Pinterest – neues Marketing-Tool für eBay-Händler?

Pinterest ist ein soziales Netzwerk, in dem User Bilder-Kollektionen mit oder ohne Beschreibungen an virtuelle Pinnwände heften können. Diese können öffentlich oder privat abgespeichert werden. So kann man sich gemeinsam über Freizeitaktivitäten, Interessen oder Einkaufstipps austauschen. Pinterest ist eigentlich nichts anderes als eine als öffentliche (virtuelle) Pinnwand konzipierte Plattform, die bereits im März 2010 an den Start gegangen ist. Sitz der Macher von Pinterest ist Palo Alto.

Zurzeit ist der Zugang zu der englischsprachigen Seite einzig auf Einladungsbasis erreichbar. Hat man sich erfolgreich registriert, kann man den Button „Pin it“ als Lesezeichen in die Browserleiste integrieren. Stößt man beim Surfen im Netz auf ein ansprechendes Bild oder ähnliches, klickt man auf den Button. Dann wird beispielsweise das Bild automatisch auf die Profilseite von Pinterest reproduziert. Die so veröffentlichten Bilder können dann von anderen Pinterest-Mitgliedern kommentiert und mit einem „Gefällt mir“ versehen werden.

eCommerceBytes hat das Thema Pinterest aufgegriffen und erklärt, was Online-Händler darüber wissen sollten. Die E-Commerce-Beraterin und zertifizierte eBay-Instruktorin Stephanie Inge nennt Pinterest eine „angenehme Flucht aus dem weltlichen alltäglichen Leben“, dem sich Internet-Händler in jedem Fall anschließen sollen. Pinterest sei ein nettes Marketing-Tool für Blogger und ein sehr gutes Marketing-Werkzeug für Online-Händler. Allerding sollte man als Händler nicht zu aggressive Marketing-Strategien an den Tag legen.

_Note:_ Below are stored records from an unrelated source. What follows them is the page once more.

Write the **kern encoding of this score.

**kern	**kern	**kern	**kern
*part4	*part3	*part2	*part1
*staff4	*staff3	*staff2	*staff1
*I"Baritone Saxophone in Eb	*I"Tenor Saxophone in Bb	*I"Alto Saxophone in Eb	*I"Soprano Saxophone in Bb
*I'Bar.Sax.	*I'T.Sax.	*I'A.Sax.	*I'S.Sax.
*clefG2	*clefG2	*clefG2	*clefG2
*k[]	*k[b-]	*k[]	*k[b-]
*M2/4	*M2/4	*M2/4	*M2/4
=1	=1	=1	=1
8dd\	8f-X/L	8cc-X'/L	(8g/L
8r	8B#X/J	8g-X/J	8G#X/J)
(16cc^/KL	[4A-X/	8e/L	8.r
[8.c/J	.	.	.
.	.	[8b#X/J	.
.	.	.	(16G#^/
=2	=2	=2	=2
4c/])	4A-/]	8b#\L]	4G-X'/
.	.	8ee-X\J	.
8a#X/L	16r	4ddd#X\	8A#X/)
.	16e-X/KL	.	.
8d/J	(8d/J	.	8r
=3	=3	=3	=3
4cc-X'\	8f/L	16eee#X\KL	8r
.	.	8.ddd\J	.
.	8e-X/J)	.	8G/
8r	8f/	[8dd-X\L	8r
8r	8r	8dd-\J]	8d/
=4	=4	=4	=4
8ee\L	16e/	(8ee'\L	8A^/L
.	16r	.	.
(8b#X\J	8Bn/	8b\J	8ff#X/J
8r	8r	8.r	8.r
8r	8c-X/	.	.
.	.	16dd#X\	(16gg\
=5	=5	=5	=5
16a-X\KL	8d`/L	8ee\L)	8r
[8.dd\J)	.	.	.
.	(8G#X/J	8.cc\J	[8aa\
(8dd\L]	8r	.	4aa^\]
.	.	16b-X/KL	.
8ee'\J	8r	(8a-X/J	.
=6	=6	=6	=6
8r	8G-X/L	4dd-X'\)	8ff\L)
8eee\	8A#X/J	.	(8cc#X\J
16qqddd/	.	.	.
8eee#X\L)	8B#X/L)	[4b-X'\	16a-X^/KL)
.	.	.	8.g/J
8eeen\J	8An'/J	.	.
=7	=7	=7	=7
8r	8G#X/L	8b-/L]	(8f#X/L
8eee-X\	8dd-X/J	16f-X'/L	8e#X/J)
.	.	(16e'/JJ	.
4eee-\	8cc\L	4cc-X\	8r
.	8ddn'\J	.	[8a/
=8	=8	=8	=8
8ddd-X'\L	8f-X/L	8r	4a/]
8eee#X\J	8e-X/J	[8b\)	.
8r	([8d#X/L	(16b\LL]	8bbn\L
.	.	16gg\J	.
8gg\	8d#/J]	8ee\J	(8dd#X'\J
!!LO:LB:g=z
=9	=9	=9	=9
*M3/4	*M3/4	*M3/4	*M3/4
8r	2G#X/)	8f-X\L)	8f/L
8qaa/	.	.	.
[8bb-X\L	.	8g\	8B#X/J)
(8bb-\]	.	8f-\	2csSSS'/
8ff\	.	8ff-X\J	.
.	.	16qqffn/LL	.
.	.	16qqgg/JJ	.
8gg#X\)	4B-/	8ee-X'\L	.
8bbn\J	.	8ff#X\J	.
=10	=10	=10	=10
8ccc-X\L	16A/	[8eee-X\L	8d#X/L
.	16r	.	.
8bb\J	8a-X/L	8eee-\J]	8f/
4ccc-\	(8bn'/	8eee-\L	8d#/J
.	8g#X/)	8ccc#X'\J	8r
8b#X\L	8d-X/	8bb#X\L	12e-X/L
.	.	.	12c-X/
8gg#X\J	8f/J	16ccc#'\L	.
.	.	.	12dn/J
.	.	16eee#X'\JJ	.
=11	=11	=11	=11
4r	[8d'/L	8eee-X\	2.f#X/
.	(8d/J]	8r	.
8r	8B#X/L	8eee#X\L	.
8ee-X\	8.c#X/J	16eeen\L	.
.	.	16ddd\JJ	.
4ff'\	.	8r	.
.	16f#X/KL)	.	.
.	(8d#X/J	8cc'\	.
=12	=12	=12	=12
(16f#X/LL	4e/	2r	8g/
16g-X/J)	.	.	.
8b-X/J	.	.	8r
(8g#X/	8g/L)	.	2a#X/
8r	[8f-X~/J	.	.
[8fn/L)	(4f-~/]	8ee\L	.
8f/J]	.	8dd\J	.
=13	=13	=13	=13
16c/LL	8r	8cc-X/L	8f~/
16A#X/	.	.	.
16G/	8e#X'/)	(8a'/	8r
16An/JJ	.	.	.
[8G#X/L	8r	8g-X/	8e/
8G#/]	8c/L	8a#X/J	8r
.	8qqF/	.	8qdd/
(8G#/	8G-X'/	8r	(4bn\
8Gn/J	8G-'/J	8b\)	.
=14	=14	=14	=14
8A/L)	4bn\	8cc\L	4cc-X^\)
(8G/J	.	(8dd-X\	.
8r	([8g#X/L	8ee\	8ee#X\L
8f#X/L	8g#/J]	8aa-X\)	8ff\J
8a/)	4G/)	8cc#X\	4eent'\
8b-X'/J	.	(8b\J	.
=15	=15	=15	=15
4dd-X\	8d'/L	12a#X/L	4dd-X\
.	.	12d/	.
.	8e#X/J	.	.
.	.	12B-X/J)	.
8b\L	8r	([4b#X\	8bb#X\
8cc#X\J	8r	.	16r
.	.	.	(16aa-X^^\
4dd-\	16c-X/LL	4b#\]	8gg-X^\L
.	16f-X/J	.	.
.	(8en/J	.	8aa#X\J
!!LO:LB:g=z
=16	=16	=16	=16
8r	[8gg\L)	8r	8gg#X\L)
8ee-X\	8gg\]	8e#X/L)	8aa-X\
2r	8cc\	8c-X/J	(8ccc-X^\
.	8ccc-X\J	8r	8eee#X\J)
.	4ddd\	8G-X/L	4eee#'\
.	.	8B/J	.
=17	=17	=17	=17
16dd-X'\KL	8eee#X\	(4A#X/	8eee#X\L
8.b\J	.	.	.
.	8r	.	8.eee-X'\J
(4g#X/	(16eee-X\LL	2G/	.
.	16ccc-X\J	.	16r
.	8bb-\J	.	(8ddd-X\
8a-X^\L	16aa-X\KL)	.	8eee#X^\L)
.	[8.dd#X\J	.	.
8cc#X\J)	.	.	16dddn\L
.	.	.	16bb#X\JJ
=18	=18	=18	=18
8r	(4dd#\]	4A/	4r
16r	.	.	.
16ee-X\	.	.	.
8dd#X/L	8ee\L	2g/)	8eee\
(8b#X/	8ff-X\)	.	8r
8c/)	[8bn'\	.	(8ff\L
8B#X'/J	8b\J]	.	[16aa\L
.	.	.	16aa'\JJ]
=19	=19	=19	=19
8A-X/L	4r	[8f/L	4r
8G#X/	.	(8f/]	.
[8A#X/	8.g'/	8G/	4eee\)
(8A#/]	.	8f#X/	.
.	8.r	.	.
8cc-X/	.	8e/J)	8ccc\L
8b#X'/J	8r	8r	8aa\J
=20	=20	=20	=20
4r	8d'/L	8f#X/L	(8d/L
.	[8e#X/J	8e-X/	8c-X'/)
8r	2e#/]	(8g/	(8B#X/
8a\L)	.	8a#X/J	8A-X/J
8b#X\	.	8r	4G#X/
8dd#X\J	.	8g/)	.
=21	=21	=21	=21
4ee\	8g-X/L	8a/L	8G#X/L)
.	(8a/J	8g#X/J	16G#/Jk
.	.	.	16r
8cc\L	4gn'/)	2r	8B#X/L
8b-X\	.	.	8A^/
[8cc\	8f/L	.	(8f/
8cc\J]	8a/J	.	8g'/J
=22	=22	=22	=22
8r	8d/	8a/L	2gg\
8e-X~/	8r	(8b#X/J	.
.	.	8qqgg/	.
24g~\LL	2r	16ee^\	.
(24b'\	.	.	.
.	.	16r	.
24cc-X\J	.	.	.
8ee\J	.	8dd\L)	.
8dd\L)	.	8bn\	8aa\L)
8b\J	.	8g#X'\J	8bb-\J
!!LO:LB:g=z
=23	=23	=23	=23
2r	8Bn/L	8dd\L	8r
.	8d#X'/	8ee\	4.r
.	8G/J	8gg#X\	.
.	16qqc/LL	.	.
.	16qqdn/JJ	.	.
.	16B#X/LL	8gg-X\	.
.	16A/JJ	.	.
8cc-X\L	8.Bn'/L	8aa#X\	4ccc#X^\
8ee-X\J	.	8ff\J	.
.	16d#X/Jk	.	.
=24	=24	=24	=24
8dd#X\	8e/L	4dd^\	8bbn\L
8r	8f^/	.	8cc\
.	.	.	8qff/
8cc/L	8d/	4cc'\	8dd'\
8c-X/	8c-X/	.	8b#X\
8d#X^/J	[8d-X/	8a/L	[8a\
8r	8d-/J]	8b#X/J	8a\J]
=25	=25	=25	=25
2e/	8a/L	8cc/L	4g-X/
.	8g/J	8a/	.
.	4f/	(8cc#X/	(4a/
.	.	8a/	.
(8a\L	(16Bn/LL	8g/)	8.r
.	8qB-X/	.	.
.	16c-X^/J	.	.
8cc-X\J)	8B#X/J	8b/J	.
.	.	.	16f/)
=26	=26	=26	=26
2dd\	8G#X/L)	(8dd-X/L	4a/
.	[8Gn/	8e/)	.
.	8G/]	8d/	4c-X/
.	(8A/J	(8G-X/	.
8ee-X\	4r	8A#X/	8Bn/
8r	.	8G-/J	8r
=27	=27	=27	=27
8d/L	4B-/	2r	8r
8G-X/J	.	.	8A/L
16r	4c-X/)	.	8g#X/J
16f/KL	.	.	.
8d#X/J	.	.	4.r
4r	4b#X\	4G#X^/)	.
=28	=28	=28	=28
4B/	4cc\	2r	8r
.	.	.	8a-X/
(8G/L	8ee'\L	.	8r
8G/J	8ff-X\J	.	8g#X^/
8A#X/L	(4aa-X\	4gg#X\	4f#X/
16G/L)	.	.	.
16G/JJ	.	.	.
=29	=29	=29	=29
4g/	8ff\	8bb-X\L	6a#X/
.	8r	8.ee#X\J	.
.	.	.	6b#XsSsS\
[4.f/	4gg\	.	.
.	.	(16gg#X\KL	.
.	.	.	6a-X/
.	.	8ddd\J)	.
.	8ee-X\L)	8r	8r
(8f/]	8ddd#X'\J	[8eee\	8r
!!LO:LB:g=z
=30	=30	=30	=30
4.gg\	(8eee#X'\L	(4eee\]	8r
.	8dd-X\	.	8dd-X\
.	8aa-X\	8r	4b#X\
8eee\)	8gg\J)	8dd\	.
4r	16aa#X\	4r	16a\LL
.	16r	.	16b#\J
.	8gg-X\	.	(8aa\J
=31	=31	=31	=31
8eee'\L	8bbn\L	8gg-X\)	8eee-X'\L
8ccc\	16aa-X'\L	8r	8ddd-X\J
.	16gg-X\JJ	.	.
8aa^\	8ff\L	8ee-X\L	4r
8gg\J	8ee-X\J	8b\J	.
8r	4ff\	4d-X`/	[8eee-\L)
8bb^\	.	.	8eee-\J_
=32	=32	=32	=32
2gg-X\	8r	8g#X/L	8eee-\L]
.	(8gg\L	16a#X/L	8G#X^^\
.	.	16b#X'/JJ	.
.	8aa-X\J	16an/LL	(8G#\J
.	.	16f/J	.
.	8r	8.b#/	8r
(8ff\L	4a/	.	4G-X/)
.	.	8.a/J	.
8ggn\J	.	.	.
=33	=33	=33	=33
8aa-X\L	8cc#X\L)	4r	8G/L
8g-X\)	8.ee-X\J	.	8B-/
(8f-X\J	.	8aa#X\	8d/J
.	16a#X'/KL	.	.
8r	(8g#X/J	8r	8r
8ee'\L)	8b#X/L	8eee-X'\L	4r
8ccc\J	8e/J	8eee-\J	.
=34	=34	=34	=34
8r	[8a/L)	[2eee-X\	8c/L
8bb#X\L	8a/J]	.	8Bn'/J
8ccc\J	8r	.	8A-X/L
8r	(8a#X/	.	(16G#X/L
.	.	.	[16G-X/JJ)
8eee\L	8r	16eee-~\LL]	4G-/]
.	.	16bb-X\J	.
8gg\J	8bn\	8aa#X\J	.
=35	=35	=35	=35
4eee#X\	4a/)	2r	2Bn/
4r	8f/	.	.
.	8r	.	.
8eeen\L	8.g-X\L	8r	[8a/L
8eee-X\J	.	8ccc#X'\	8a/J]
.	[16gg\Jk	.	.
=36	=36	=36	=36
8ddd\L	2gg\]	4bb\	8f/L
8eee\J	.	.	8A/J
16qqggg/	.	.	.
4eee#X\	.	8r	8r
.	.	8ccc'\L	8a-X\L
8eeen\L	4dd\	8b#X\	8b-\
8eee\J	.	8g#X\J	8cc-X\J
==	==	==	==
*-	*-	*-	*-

Faye Brogi von Antique-Graphique.com empfiehlt anderen Internet-Händlern mit Pinterest-Nutzern so zu interagieren, dass sie noch Spaß an der Kommunikation haben und sich nicht gedrängt fühlen einen eventuellen Einkauf zu tätigen. Pinterest sei nicht per se ein Verkaufstool, mit dem man seinen Warenbestand auf der Seite postet.

Lieber sollte man versuchen etwas Interessantes aus dem eigenen Store an die Pinnwand zu heften, was die Aufmerksamkeit der Nutzer hervorruft und auf die Produkte und den Store lenkt, sodass die Pinterest-User Lust auf die Waren des entsprechenden Händlers bekommen.

Wie bei allen anderen Seiten auch, muss man der Umgang mit urheberrechtlich geschütztem Material beachtet werden. Zwar fordert Pinterest seine Mitglieder dazu auf beim Posten des Inhalts die Quellen zu nennen, doch ob das dann bei der Weiterverteilung des Materials auch geschieht ist nicht geregelt.